▸ Exercise goal
Please find the lines in the entries below that contain the word "Purpose", and copy each one.

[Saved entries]
= = = =

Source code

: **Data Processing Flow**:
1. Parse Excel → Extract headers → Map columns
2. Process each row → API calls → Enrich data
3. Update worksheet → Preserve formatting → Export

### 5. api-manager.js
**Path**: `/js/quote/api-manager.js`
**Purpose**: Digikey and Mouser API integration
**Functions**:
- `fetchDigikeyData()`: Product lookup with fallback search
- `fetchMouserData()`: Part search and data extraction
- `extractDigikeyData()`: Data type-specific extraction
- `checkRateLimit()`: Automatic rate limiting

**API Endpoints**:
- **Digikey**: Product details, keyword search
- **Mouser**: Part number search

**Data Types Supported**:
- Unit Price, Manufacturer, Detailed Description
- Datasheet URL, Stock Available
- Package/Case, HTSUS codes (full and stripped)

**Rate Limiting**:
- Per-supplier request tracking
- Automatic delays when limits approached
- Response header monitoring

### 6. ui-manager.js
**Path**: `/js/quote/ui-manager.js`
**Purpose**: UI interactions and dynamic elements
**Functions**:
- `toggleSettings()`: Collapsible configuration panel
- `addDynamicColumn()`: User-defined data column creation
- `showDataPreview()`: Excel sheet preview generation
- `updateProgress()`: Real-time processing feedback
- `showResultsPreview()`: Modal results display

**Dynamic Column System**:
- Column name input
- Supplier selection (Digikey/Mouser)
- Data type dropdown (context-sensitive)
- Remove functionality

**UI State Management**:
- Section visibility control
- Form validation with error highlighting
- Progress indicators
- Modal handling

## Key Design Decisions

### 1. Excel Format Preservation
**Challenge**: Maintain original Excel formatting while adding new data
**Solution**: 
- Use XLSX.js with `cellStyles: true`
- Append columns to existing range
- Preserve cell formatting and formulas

= = = =

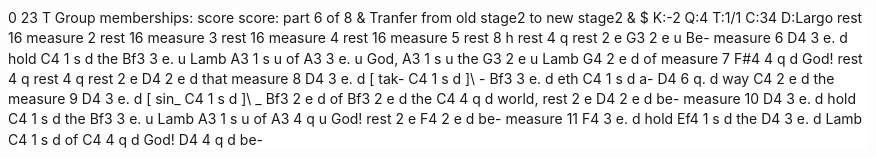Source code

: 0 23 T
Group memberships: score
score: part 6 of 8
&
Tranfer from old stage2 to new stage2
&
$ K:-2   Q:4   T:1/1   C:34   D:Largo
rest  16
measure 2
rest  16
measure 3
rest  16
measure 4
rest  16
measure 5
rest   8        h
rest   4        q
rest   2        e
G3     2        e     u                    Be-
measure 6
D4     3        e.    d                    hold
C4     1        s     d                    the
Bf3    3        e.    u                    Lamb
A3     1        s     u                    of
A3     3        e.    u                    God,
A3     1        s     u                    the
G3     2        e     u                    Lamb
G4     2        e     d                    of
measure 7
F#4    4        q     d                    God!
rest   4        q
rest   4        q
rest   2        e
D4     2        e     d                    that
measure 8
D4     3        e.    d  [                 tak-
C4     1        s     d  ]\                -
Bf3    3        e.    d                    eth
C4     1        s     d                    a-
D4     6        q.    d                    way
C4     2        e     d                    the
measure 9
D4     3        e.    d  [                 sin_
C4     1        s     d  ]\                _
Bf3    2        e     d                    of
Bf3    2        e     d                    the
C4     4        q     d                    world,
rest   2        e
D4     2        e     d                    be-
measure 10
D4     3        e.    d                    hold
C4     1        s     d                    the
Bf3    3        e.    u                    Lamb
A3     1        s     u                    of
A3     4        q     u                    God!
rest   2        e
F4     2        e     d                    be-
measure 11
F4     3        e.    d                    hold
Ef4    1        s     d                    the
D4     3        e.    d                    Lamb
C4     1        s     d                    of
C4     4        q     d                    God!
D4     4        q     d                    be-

= = = =

▸ Worked solution
**Purpose**: Digikey and Mouser API integration
**Purpose**: UI interactions and dynamic elements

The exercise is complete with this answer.